The other problem I had with two of the lexias returning in a 404 – not found page, I believe it was a case of one instance of two lexias named the same–regardless of the upper or lower case difference–and in the other, actually three named alike. I believe that when the piece was converted to html it disregarded the duplicates (since I didn’t find the html files in duplicates) and so in running through the piece, those lexias were indeed missing. Simple renaming solved that problem.

Now I’m on to presentation. Changing background color, font, size of page–or size of text space, font color, and the inclusion of images. Glad I have this short, simple Bottle of Beer piece to play with to learn the basics before transferring something as large as Paths which is also fairly a simple piece compared to most hypertext stories, but would be quite complicated to work with until I know my way around html and stylesheets a bit better.

STORYSPACE: Working Online

February 15th, 2009 by susan


Just so I have the info here for future information, one of the mistakes I made that caused trouble for me in putting a Storyspace project online was in the way I had filled out the url on the template. It was, believe it or not, a missing forward slash. What I did was create a file in my Lunar cPanel named ‘BoB’ in the uploads folder of wp-content and after creating an export file for the project in Storyspace, uploaded the individual files (I know, I could’ve ftp’ed the whole BoB folder instead) through the Lunar file manager upload. In Storyspace, I filled in the url as: https://susangibb.net/blog2/wp-content/uploads/BoB/  (That last slash was the one I’d missed originally).

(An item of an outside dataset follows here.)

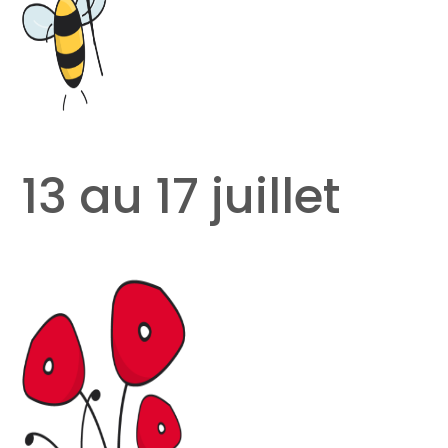
13 au 17 juillet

Then, in Pages – My Work, I added a link to the first page of the project.

I used the very simple piece of “A Bottle of Beer” since there was little that could go wrong (forgetting about the Spanish letter accents!) and I’m glad I did so because the “next” and “previous” are still a mystery as to how they’re working a bit off. With a piece such as “Paths” with its more complicated link patterns I’ll have to figure out some of the quirks of the process before I attempt putting it online.  I’d also like to see if I can add the images in which I’ve sort of left out in this first attempt.